WORK ORDER:
Of the material below, only the lines from the line containing "catre investitori strategici" down to the line containing "de avantaje pentru" belong in the answer, written out exactly.

━━━━━ ENTRIES PROVIDED ━━━━━

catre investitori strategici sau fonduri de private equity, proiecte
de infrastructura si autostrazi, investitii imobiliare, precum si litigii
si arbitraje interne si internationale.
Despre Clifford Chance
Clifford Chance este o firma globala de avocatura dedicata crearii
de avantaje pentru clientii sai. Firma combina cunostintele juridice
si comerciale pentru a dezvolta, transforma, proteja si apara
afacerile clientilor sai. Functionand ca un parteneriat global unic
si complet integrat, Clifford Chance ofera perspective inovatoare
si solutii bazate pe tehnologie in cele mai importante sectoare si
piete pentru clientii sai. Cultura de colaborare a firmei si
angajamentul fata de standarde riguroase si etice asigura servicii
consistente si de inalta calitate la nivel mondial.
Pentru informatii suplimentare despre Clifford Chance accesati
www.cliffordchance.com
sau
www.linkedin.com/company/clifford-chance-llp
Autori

━━━━━
━━━━━ ENTRIES PROVIDED ━━━━━

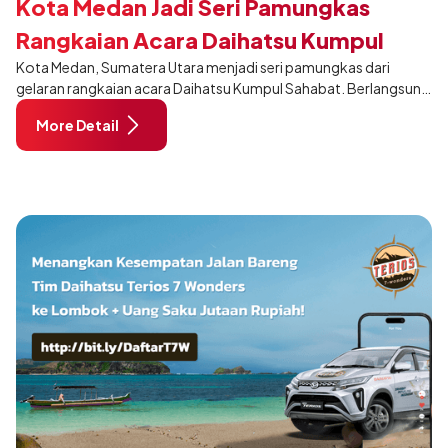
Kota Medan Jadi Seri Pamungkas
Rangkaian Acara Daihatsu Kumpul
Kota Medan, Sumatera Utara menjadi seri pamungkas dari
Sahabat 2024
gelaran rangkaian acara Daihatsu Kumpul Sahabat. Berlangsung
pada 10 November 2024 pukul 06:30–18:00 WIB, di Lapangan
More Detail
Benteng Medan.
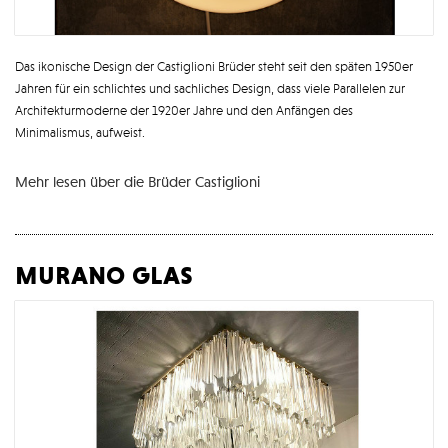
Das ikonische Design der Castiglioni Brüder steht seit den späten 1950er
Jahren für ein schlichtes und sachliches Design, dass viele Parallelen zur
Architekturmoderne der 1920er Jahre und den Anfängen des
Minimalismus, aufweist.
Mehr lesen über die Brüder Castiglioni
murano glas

━━━━━

TASK ANSWER:
catre investitori strategici sau fonduri de private equity, proiecte
de infrastructura si autostrazi, investitii imobiliare, precum si litigii
si arbitraje interne si internationale.
Despre Clifford Chance
Clifford Chance este o firma globala de avocatura dedicata crearii
de avantaje pentru clientii sai. Firma combina cunostintele juridice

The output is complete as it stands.